Jack hesitated, thinking about Ennis’s body. ‘Town’s ‘bout an hour, but we’re startin’ at sunup—maybe afore five—so I reckon you’ll need some sleep.’

‘Five o’clock in the morning?’ Martin paled. ‘Christ, I’m usually hitting the sheets about then!’

‘Got to get high ‘nough afore we make camp. First day’s the hardest.’

The mention of the trip ahead cheered the two men and seemed to divert their thoughts from the town. Jack capitalised on the change and offered, ‘Bar’s open downstairs, when you’re ready.’

Ennis had termed it the bar: the corner of the room where Jack had put up some shelves and a counter. He hadn’t meant it in a complimentary way. The visitors saw nothing amiss, however, and with whisky flowing, a fire blazing and Jack showing them the choice of guns, they seemed entirely content.

Ennis came in for supper, and Jack said, ‘You met…. This is my brother, Ennis.’

They sat the five of them around the table, Jack outlining the route and explaining some of the things they had to know. Bears got some interest, and they paid more attention. When cigarettes were lit, Toby, eyeing Ennis, said, ‘How long have you two owned this place?’

Ennis normally let Jack do the talkin’. He was better at it. Jack was busy, showing Martin something on a map. ‘Not long.’

‘Have you always lived on Brokeback Mountain?’

Ennis considered this and answered truthfully, ‘Yeah.’

‘Your mother’s really nice. These quilts are amazing. She could make a fortune in New York. I guess you’ve heard about the revival in naive American art?’

Ennis was fairly sure he hadn’t.

‘Does she sell them?’

‘Dunno, you’ll have to ask Jack.’

Toby frowned for a moment then shrugged it off. ‘Okay.’ He turned to Martin. ‘You ready for bed? Five o’clock is looking depressingly close.’

Ennis said with inward amusement, ‘Five is when we set off. Reckon if you want some breakfast we’d best rouse you at four.’

The visitors hastily stood and went up the stairs.

‘You are a cruel man, Ennis Del Mar.’

Ennis laughed. ‘Maybe I’m naïve.’

* * * * * * *

The day was perfect. Jack woke first, now he had something to do, eager to be off. He prodded Ennis. ‘Gonna be a nice day, cowboy.’

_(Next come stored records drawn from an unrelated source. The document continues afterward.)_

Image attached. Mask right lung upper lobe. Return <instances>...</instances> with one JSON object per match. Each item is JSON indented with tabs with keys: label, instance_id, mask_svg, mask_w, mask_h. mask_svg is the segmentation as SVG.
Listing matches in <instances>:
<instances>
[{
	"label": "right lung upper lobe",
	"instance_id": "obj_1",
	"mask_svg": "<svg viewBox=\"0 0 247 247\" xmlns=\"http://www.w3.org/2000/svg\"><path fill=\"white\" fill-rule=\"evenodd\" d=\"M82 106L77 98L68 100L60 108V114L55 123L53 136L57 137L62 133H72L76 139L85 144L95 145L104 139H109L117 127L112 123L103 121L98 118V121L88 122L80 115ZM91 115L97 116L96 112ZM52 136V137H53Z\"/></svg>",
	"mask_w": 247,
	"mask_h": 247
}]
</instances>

Ennis rolled and pulled him back. ‘Wish it were just us.’

Jack surrendered to the need he could never assuage, managing to pant out between Ennis’s thrusts, ‘Maybe we can head back up followin’ week. Just us to please now.’

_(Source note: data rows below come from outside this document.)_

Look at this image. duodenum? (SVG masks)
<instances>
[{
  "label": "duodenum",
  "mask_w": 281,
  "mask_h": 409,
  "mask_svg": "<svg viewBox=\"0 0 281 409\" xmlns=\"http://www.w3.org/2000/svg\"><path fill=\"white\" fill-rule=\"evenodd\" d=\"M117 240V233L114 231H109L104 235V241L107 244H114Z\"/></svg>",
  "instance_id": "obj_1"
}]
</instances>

Ennis rose higher on him, hard hold around his neck, bruising him. ‘You feel good, Jack.’

‘Nice an’ tight?’

Ennis buried his face against Jack’s neck. ‘No need to talk like that.’

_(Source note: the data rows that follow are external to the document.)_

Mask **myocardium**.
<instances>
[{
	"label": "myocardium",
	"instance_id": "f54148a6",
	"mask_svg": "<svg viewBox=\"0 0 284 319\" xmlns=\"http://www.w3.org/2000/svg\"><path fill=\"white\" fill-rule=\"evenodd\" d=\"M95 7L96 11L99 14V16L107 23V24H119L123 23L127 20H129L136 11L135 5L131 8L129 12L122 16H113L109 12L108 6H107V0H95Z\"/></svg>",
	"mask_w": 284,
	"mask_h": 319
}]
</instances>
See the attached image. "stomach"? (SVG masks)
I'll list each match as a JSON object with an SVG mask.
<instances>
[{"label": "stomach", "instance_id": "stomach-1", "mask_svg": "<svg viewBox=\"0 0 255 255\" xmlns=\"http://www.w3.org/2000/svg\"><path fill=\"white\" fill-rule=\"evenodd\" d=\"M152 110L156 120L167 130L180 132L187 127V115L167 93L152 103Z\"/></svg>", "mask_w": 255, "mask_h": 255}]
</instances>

Jack let it drop. Ennis was good on the doing if he wasn’t so good on the talking about it.

* * * * * *

They were late for breakfast, ma serving the other two as Ennis and Jack came in. Martin looked up from his plate. ‘Sleep well?’

Jack appeared to hear nothing in this and replied cheerful enough. Ennis hesitated for a moment then tried to get over this thing he had about people knowing. ‘Less they were both glowing from the workout, there was no way anyone could know. He still felt Jack, soft and slippery around him; he always did right after, and it put him off wanting to dull the feeling by eating. He took some coffee and sat quiet, going through it again, especially the last part, which was always the best.

Half an hour they were saddled and moving slowly up the ridge that led away from the spread. Ennis rode alongside Jack, up front. Jack stopped to let the others catch up and murmured, ‘So…? T-Mar. What do you think?’

Ennis gazed down on the huddle of buildings, their cabin behind the trees. ‘Sounds good, darlin’. T-Mar it is.’

Jack grinned, gave him one of his most favoured looks and turned back to the stragglers. ‘Let ‘em have their heads. They know the trail. No need to be steering ‘em. They ain’t cows.’

The men laughed, hearing the friendly tone and caught up.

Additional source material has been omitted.